Why is only one node processing the query?

Hi everyone.

I had an index that had 5 primary shards and around 250GB of data in total (primaries only). I decided to reindex it with more primary shards (30) to see if I would have performance improvements. The index has 3 more replicas that go to the other nodes.

After reindexing the data I noticed something weird in the search profiler in kibana. The queries that I send are being only processed by one node at a time.

While the index with 5 primary shards does actually process the requests in different nodes

From my understanding isn't elasticserach suppose to process the query in parallel in different nodes if those nodes contain the shards of the index or is it just my incorrect understanding?

I've made sure that the shards are allocated into each of the nodes so that all of them can process the query (be that a primary or replica shard).

My current setup includes 4 nodes each being data and master nodes with 8CPU and 30GB of RAM that are running elasticserach 7.13 running with ECK (kubernetes).

Is there an index setting that I should enable or maybe it's something else I should do to allow all the nodes to participate in the query processing?

The node that receives the query should be selecting a shard - either primary or replica - at random.
It should be sending requests to other shards on other nodes, so my questions would be;

  • does this happen every query made?
  • what is the query?

This is happening only when i query this index and not the other indices that i query.

The field that I'm searching (content) is a text field.

The query is this (it's the same query used in the index that had 5 primaries).

{
  "size": 2, 
  "query": {
    "bool": {
      "should": [
        {
          "match": {
            "content": {
              "query": " {text to search}"
              , "minimum_should_match": "60%"
            }
          }
        },
        {
          "match_phrase": {
            "content": {
              "query": "{text to search}"
              , "slop": 100
            }
          }
        }
      ]
    }
  }
}

How many replicas were configured when you had 5 primary shards? Did you at this time also have 4 nodes?

I had 2 replicas when i had 5 primary shards.

No i had 3 nodes at the time.

Right now the indices are as follows:

5 primary shard index has 2 replicas across 4 nodes
30 primary shard index has 3 replicas across 4 nodes

Could this have to do anything with elasticsearch running in a kubernetes environment?
I'm using ECK to provision the elasticsearch cluster

I switched to a 3 node cluster with 16CPU and 60RAM where all the nodes are master and data nodes just so see if it is having any effects.

To my surprise it looks like now the queries are only being handled by only one node at a time regardless of the index I am choosing.

I don't really know what to search in regards to this, or which parts of the documentation to refer to weather that be some sort of cluster setting or index setting that may be effecting this.

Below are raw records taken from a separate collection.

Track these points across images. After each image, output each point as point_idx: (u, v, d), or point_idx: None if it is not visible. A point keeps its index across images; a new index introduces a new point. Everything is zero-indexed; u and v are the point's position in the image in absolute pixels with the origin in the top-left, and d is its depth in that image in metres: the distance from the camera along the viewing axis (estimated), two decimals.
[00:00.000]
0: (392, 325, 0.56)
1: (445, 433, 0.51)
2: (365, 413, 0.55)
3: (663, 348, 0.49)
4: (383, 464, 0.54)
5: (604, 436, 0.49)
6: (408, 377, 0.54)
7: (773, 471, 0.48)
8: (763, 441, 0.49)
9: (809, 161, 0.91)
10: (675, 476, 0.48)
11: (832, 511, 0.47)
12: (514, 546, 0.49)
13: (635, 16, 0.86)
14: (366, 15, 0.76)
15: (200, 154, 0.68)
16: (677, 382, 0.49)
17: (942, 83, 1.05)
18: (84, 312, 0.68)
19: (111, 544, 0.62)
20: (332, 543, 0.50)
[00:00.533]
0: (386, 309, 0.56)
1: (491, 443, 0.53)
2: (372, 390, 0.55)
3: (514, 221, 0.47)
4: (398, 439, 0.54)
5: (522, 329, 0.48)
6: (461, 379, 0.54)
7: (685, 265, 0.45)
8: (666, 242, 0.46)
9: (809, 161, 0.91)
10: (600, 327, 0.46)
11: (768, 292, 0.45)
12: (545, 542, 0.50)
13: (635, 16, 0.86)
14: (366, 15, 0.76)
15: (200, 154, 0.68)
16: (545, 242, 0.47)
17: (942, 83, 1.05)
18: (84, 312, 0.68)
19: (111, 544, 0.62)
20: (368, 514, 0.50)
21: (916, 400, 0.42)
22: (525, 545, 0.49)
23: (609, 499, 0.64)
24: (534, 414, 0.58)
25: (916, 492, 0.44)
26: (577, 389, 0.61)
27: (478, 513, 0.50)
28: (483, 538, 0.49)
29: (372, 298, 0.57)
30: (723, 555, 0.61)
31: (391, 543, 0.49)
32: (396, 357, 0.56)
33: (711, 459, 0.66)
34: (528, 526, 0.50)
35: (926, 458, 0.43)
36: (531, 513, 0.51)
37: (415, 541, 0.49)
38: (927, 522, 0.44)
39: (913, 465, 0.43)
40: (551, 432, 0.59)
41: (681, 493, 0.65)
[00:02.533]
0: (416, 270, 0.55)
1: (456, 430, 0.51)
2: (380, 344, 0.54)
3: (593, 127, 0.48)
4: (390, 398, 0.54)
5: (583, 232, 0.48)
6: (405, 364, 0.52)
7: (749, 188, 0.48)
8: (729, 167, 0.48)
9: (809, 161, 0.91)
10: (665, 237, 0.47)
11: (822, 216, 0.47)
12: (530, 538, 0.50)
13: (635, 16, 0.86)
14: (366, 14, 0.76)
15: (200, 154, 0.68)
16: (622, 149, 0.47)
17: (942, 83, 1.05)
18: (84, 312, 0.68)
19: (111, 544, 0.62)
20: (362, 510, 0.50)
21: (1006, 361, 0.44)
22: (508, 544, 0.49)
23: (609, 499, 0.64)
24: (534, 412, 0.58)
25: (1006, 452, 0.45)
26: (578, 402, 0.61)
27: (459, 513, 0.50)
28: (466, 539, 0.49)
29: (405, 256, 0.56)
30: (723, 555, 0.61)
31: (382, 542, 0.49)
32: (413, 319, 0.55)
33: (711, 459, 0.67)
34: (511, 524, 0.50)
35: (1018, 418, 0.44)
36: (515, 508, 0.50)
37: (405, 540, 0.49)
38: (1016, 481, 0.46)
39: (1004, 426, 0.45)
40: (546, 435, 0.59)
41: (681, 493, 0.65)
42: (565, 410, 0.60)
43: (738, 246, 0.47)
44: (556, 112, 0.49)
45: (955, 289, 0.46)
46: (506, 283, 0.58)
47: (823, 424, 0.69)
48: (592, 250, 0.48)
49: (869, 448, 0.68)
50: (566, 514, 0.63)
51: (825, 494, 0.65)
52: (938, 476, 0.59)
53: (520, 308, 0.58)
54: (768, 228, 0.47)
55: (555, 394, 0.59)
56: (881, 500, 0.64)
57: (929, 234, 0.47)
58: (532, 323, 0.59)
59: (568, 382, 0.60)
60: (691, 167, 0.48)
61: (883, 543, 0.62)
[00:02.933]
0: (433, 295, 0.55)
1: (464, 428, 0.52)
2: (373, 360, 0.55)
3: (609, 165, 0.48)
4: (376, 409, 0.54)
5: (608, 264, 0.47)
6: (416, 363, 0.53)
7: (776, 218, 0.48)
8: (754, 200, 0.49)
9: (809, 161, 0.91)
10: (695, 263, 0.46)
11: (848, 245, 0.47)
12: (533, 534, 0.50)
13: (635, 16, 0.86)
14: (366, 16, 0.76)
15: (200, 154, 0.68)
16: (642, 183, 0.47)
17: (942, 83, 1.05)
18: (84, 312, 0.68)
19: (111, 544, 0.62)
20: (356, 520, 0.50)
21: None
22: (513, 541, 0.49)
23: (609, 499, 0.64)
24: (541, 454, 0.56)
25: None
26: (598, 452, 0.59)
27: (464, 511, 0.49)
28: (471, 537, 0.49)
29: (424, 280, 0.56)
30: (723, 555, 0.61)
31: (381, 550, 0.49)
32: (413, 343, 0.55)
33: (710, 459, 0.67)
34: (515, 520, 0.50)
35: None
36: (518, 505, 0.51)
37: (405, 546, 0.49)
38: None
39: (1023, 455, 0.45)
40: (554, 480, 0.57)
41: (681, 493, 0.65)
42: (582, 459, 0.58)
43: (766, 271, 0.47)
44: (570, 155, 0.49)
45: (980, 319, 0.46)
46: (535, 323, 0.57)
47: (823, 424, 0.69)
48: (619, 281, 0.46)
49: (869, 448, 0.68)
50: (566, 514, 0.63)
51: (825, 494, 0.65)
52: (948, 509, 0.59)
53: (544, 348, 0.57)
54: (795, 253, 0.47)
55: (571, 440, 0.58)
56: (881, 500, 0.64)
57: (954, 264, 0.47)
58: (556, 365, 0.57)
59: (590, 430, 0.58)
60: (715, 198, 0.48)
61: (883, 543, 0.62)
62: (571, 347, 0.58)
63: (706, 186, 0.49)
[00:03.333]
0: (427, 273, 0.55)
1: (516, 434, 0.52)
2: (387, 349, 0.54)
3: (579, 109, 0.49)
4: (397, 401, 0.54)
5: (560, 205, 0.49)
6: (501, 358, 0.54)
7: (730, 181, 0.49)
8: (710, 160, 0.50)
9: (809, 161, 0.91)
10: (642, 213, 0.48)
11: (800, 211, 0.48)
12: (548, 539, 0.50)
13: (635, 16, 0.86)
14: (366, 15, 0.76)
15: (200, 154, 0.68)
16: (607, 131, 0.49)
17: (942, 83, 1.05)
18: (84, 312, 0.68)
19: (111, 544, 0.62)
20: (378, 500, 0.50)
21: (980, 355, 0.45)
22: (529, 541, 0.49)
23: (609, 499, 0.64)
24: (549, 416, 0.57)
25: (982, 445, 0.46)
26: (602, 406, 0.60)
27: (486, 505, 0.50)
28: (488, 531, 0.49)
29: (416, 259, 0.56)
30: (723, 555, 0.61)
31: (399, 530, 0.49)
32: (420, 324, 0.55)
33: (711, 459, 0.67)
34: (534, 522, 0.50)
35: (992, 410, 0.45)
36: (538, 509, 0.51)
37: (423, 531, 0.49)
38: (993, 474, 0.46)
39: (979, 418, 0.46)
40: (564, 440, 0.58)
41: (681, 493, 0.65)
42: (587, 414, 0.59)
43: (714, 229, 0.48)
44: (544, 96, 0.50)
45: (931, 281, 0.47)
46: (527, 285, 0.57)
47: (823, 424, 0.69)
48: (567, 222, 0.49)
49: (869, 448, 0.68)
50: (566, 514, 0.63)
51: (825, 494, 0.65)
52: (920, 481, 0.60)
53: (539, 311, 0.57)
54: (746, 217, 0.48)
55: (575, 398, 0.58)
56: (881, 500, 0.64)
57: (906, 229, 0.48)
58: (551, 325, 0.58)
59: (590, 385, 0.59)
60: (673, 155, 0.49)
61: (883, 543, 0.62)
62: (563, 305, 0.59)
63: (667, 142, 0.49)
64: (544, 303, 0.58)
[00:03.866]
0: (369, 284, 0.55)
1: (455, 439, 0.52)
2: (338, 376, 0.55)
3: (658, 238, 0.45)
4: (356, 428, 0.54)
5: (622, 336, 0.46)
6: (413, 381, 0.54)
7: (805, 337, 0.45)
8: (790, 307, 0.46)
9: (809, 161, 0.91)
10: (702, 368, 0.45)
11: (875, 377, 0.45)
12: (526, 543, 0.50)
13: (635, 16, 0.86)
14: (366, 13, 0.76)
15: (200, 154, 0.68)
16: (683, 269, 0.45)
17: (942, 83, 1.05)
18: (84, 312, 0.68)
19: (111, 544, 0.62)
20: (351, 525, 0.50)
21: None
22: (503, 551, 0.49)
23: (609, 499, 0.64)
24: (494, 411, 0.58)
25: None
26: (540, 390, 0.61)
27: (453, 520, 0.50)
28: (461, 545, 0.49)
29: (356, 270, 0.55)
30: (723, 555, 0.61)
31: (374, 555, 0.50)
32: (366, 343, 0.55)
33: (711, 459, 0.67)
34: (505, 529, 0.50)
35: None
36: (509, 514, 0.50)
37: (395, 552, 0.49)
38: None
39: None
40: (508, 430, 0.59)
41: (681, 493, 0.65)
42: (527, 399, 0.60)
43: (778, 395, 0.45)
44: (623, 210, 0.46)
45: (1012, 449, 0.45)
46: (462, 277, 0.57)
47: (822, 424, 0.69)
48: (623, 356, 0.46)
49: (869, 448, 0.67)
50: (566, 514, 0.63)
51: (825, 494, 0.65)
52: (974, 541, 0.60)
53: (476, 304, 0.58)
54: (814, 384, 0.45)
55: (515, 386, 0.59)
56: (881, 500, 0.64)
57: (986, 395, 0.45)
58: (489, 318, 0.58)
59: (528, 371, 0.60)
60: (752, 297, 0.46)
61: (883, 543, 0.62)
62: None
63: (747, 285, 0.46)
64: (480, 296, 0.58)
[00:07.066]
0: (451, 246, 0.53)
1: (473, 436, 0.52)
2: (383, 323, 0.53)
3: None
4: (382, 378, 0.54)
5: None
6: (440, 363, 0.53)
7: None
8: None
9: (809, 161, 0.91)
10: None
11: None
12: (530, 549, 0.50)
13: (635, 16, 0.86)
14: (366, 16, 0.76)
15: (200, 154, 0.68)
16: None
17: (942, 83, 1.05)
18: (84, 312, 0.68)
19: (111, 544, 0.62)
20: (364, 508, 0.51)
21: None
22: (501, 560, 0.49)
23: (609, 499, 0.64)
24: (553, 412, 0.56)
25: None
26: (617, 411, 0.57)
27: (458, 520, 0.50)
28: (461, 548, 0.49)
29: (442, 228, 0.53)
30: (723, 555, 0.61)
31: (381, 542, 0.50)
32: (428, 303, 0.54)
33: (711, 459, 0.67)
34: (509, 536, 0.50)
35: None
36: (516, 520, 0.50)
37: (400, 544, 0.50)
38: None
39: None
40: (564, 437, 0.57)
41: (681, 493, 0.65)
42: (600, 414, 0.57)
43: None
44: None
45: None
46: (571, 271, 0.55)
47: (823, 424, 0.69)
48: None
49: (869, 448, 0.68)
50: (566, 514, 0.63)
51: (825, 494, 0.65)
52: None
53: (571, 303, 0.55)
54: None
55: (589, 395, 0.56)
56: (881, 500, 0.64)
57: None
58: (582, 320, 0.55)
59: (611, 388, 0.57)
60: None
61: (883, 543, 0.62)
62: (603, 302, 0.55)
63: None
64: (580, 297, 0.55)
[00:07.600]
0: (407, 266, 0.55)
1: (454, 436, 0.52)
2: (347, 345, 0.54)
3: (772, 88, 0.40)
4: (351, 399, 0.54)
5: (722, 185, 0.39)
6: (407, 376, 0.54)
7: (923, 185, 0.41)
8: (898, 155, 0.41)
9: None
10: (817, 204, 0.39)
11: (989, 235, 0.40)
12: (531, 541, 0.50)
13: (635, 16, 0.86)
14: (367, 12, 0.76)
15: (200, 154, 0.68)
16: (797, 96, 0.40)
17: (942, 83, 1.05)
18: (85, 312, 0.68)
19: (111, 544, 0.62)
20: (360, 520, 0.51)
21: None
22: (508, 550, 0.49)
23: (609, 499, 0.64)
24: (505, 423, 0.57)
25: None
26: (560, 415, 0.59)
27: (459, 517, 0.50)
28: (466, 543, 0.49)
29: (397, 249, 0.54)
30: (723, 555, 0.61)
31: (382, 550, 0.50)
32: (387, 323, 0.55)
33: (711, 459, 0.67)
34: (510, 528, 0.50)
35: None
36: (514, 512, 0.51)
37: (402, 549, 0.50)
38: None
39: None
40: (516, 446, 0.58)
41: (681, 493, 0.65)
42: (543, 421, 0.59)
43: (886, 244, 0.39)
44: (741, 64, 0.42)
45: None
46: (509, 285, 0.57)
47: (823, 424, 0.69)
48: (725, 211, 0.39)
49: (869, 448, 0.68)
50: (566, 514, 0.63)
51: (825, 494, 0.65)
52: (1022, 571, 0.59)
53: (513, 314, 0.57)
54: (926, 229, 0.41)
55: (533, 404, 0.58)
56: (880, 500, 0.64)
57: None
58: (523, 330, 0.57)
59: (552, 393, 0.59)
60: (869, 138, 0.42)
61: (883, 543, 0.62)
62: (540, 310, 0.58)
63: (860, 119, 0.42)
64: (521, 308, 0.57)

Could the fact that the cluster does not have any dedicated master nodes have anything to do with this? Or maybe it needs dedicated client nodes to distribute the search between shards on different nodes?

In any case i will try and experiments with things like this to see if maybe that is the problem.

Recent versions of Elasticsearch has adaptive replica selection enabled by default. It is possible this a low query volumes favours local shards but I do not know the internals. You can control this by d as pacifying a preference if you want to and see if this makes a difference.

Optimising for processing a single query at a time may not being optimal if you in real life expect a higher number of concurrent queries.

Thank you for the insights.

I tried disabling the adaptive replica selection and using the preference parameter to set the nodes.
That worked, however if i do not set a preference where i put all the nodes in the _only_nodes value the same thing is happening.

Is this the intended behavior of the adaptive replica selection though? I would assume that the option was enabled for better performance and not let the user select which nodes to be selected (I can understand the times where that would be useful though)

Whichever setting i put in the adaptive replica selection (true or false) the query only runs on a single node unless a preference value with _only_nodes:<node1>,<node2>,.. is specified.

It's now happening for every index that i run the query.

I did a little experiment where I set the number of replicas to 0.

Now the query is being processed on all nodes since no single node has all the shards to to process the query.